** Entries provided follows **

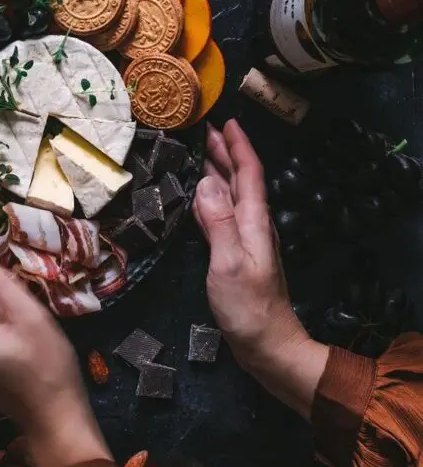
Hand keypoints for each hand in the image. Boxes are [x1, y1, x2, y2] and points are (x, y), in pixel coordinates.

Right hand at [192, 120, 328, 419]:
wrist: (268, 346)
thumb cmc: (250, 308)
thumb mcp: (229, 263)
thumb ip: (218, 222)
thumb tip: (205, 181)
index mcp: (253, 221)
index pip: (248, 173)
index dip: (238, 145)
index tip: (226, 121)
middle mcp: (251, 224)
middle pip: (239, 179)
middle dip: (224, 151)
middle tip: (202, 129)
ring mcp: (244, 239)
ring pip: (229, 194)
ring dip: (217, 171)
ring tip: (198, 153)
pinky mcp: (234, 254)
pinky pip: (221, 213)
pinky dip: (210, 196)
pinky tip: (198, 195)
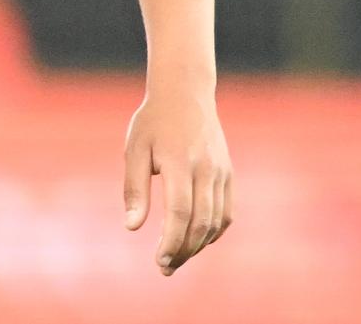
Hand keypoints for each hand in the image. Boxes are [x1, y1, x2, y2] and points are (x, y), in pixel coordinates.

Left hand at [122, 87, 232, 274]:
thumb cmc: (153, 122)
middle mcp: (206, 169)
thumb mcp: (134, 149)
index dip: (171, 240)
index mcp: (179, 162)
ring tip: (176, 258)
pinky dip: (213, 232)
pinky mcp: (228, 174)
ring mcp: (221, 172)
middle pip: (201, 222)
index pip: (180, 211)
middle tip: (165, 267)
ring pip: (216, 222)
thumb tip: (132, 227)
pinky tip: (195, 241)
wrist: (185, 94)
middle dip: (183, 250)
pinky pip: (226, 212)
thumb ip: (134, 188)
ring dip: (198, 245)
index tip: (159, 260)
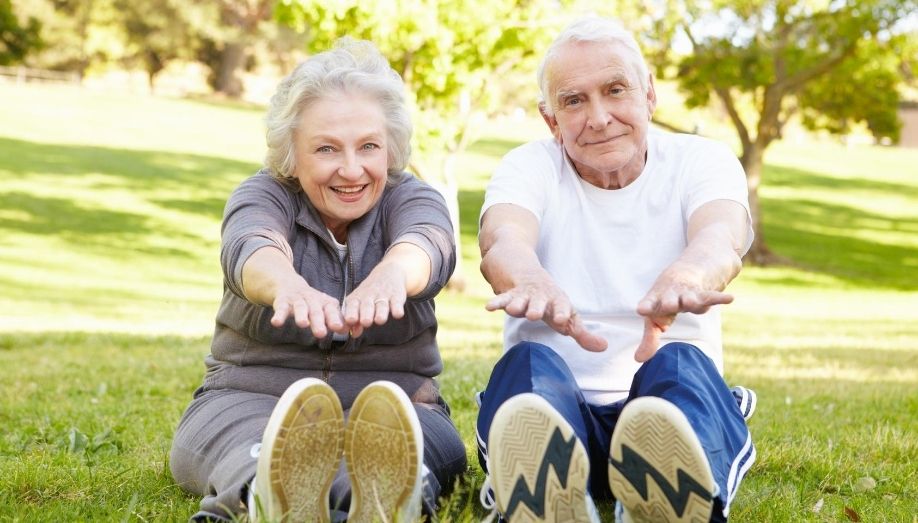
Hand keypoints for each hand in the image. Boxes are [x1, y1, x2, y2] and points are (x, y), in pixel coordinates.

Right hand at [270, 279, 344, 338]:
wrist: (290, 285)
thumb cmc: (312, 303)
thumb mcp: (324, 309)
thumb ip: (335, 320)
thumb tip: (346, 331)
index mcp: (324, 302)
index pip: (331, 310)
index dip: (334, 318)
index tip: (337, 328)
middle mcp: (312, 299)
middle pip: (316, 310)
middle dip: (319, 321)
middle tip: (321, 333)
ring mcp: (297, 300)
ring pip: (300, 307)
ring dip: (301, 315)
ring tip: (303, 324)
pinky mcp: (283, 301)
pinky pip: (281, 309)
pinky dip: (279, 315)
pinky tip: (276, 323)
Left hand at [342, 263, 407, 337]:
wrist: (388, 273)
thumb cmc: (369, 294)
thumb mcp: (359, 304)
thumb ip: (356, 321)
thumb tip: (354, 334)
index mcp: (357, 298)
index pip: (352, 305)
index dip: (351, 312)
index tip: (350, 320)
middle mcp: (369, 296)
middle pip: (367, 306)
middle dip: (366, 314)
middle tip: (365, 322)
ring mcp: (383, 295)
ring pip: (382, 305)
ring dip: (381, 313)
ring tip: (379, 320)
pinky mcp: (397, 295)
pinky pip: (397, 303)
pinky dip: (398, 309)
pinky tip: (398, 314)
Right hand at [486, 275, 606, 351]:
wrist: (524, 270)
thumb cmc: (550, 301)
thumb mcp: (566, 314)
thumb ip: (582, 333)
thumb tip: (603, 347)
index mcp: (558, 302)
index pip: (563, 307)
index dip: (563, 314)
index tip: (562, 322)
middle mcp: (541, 297)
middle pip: (539, 303)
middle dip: (537, 308)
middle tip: (534, 315)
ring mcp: (524, 295)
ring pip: (520, 300)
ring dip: (516, 305)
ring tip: (513, 310)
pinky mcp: (509, 295)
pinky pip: (502, 299)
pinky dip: (496, 302)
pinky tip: (489, 307)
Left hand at [634, 266, 732, 360]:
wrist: (682, 275)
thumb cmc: (664, 301)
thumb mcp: (655, 319)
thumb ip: (649, 340)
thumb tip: (638, 360)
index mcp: (655, 302)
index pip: (649, 304)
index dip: (646, 306)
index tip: (641, 309)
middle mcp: (670, 297)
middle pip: (670, 301)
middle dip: (669, 303)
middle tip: (669, 305)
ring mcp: (686, 294)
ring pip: (689, 297)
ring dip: (689, 300)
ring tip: (690, 302)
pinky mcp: (702, 294)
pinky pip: (711, 296)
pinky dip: (720, 298)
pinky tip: (730, 298)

** End of Entries provided **

• _Brief_
Copy down each line in the entries that has the word "Left".

• _Task result_
Left hand at [122, 87, 232, 274]:
Left hand at [342, 263, 407, 337]:
Left hand at [634, 266, 732, 360]:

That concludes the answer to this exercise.